Mentre Giorgia, la madre, cristiana, patriota, si prende una pausa dalla politica e si fionda in macchina diretta al ristorante di Anzio (fa più notizia con lo Chef e le vongole che a Kiev con i capi di Stato ai quali promette aerei tra colpi di tosse e risate fuori ordinanza), non spendendo neppure una parola dinanzi alle botte distribuite dai toschi degni apprendisti di uno statista alla Donzelli, questa preside ha l’ardire di entrare dritta in politica e prendere le difese di quattro studentucoli, di novelli “gonzi” da rieducare con l’infallibile medicina crociana della pedata e del cazzotto. È proprio a digiuno della pedagogia manesca che a Trastevere non dispiace affatto blandire in nome dell’endiadi pensiero e azione.
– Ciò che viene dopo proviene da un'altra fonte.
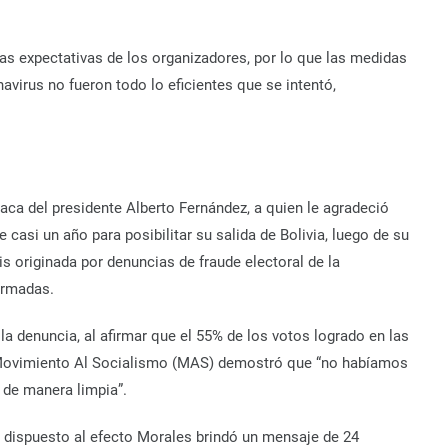
as expectativas de los organizadores, por lo que las medidas
avirus no fueron todo lo eficientes que se intentó,
ca del presidente Alberto Fernández, a quien le agradeció
 casi un año para posibilitar su salida de Bolivia, luego de su
is originada por denuncias de fraude electoral de la
irmadas.
lla denuncia, al afirmar que el 55% de los votos logrado en las
l Movimiento Al Socialismo (MAS) demostró que “no habíamos
 de manera limpia”.
 dispuesto al efecto Morales brindó un mensaje de 24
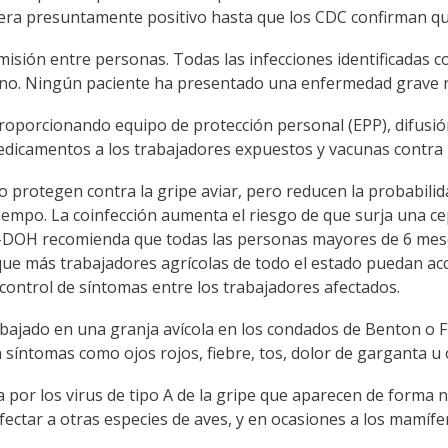
dera presuntamente positivo hasta que los CDC confirman que
isión entre personas. Todas las infecciones identificadas 
rno. Ningún paciente ha presentado una enfermedad grave ni
porcionando equipo de protección personal (EPP), difusión 
dicamentos a los trabajadores expuestos y vacunas contra 
 protegen contra la gripe aviar, pero reducen la probabili
empo. La coinfección aumenta el riesgo de que surja una cepa
-DOH recomienda que todas las personas mayores de 6 mese
que más trabajadores agrícolas de todo el estado puedan acc
 control de síntomas entre los trabajadores afectados.
bajado en una granja avícola en los condados de Benton o F
 síntomas como ojos rojos, fiebre, tos, dolor de garganta u 
or los virus de tipo A de la gripe que aparecen de forma na
ectar a otras especies de aves, y en ocasiones a los mamíf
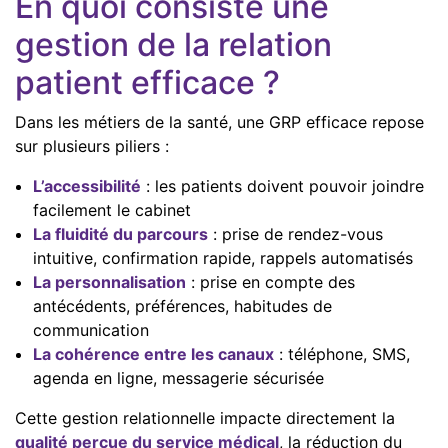
En quoi consiste une
gestion de la relation
patient efficace ?
Dans les métiers de la santé, une GRP efficace repose
sur plusieurs piliers :
L’accessibilité
: les patients doivent pouvoir joindre
facilement le cabinet
La fluidité du parcours
: prise de rendez-vous
intuitive, confirmation rapide, rappels automatisés
La personnalisation
: prise en compte des
antécédents, préférences, habitudes de
communication
La cohérence entre les canaux
: téléphone, SMS,
agenda en ligne, messagerie sécurisée
Cette gestion relationnelle impacte directement la
qualité perçue du service médical
, la réduction du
Il ministro neo-crociano, colpito da siffatta ignoranza circa i grandi passaggi della cultura nazionale, sta meditando su quale sanzione comminare a una dirigente scolastica che resiste alle forme educative del tempo nuovo. Fuori la politica dalla scuola, ordina inebriato dal richiamo fiorentino ai valori sempiterni della forza e della vitalità. E dentro il liceo entrino presto quei sei audaci pugilatori cresciuti in gagliarda arte politica nelle sedi gigliate di Fratelli d’Italia.
Chi altri infatti, se non questo moderno esemplare di agile somministratore di violenza di piazza per scacciare la politica dalle aule, è degno di essere chiamato in cattedra per chiara fama? Ministro, cacci in fretta l’obsoleta preside e assuma i sei camerati, non servono concorsi, bastano come metro del loro “merito” le pure immagini, prive per una volta di ogni opacità semantica. Hanno i titoli e soprattutto il tirocinio pragmatico necessari per insegnare, crocianamente s’intende, la filosofia dello scappellotto.